Supplied records:
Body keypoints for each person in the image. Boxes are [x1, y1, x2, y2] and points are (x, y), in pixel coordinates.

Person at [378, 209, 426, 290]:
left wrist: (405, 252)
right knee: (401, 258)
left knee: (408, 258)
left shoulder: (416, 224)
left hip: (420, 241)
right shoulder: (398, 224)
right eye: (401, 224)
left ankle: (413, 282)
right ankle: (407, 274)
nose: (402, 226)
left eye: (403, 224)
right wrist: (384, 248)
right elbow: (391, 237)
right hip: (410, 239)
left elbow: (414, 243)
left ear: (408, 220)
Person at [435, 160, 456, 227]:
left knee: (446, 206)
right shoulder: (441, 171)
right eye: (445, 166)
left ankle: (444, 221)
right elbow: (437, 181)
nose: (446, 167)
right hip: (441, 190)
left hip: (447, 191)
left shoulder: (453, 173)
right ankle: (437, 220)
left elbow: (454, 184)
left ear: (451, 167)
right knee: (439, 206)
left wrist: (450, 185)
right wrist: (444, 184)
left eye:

Work request: Copy each line of the data that contains the word "shoulder".

Exercise answer:
left shoulder: (416, 224)
right shoulder: (398, 224)
right shoulder: (441, 171)
left shoulder: (453, 173)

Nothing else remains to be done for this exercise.